I cannot stand to see our community being violated, profiled, abused and ripped apart. ALL people deserve to be treated with respect, dignity and human rights.

Kiké Hernández, the Dodgers’ veteran infielder on instagram

The Dodgers first order of business after moving from Brooklyn in the 1950s was forcibly evicting the predominantly Mexican American neighborhoods in Chavez Ravine. Originally designated for public housing, the land was ultimately given to Dodgers owner Walter O’Malley to build the stadium.
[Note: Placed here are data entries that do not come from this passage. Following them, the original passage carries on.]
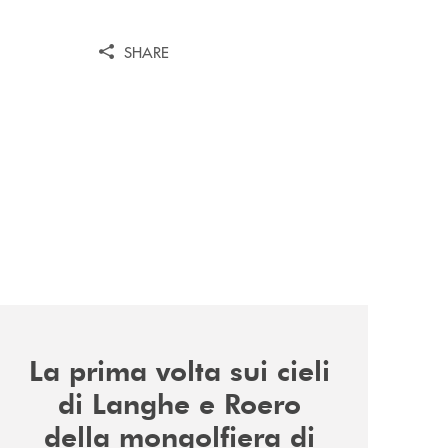
SHARE
news/la-nuova-mongolfiera-di-banca-di-cherasco/
La prima volta sui cieli
di Langhe e Roero
della mongolfiera di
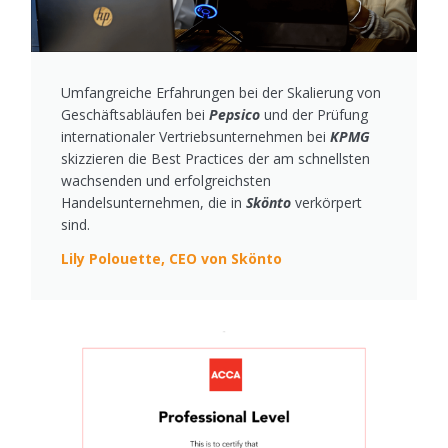
Umfangreiche Erfahrungen bei der Skalierung von
Geschäftsabläufen bei
Pepsico
und der Prüfung
internationaler Vertriebsunternehmen bei
KPMG
skizzieren die Best Practices der am schnellsten
wachsenden und erfolgreichsten
Handelsunternehmen, die in
Skönto
verkörpert
sind.
Lily Polouette, CEO von Skönto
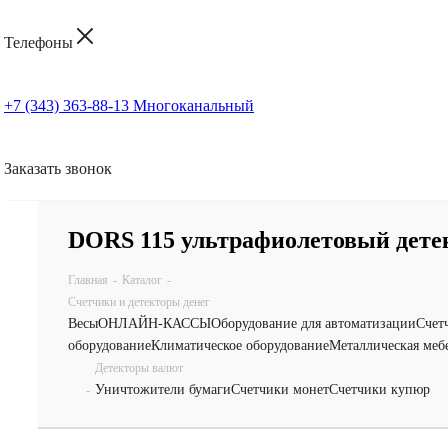
Телефоны
+7 (343) 363-88-13
Многоканальный
Заказать звонок
DORS 115 ультрафиолетовый дете
Главная
-
Каталог
-
Счетчики и детекторы денег
Весы
ОНЛАЙН-КАССЫ
Оборудование для автоматизации
Счет
оборудование
Климатическое оборудование
Металлическая меб
Детекторы валют
Уничтожители бумаги
Счетчики монет
Счетчики купюр
-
Families saw their homes bulldozed on live television, leaving a legacy of pain and mistrust that still plays a role in the community’s view of the team today.

While Black Americans have long celebrated the Dodgers for drafting Jackie Robinson and breaking the color line in the MLB, the Latino community, as Eric Avila, professor of Chicano Studies and History at UCLA, has said, remembers “the legacy of conflict upon which Dodger Stadium was built.”

Some healing began in the 1980s when Mexican pitcher Fernando Valenzuela and “Fernandomania” took over Los Angeles and professional baseball. Known as “El Toro de Etchohuaquila,” Valenzuela, who passed away last year at 63, became a symbol of hope and pride and exemplified the potential of a relationship between the Dodgers and the Latino community. As a Puerto Rican kid, Fernando’s rise was one of the first times I experienced a cultural bond with Latinos outside my own heritage, and many Latinos feel a deep connection to the Dodgers, even if they grew up far from Los Angeles.

True solidarity requires more than words. It requires showing up before protests swell and headlines demand answers. It means standing with immigrant families living in fear, supporting organizations on the front lines. If the Dodgers want to show such solidarity, then they need to use the Dodgers’ platform to amplify the voices of those targeted by federal enforcement.

If the Latino community senses that Thursday’s post on X was a mere PR move or a damage control effort, then the outrage at the organization — some of which has been brewing since the World Series champions visited the White House in April — will only intensify. It is imperative that the team take a side as a matter of justice and exhibit loyalty to the people who have made the Dodgers a beloved institution. The fight for immigrant rights is a fight for the soul of this city and this team.

So the Dodgers indeed have a choice. They can be on the right side of history or lose the trust of their most loyal fans, the same Latino fans who have given the Dodgers generations of devotion. The people who helped this team thrive deserved to see the team turning ICE away. May the Dodgers’ expressions of solidarity not end there.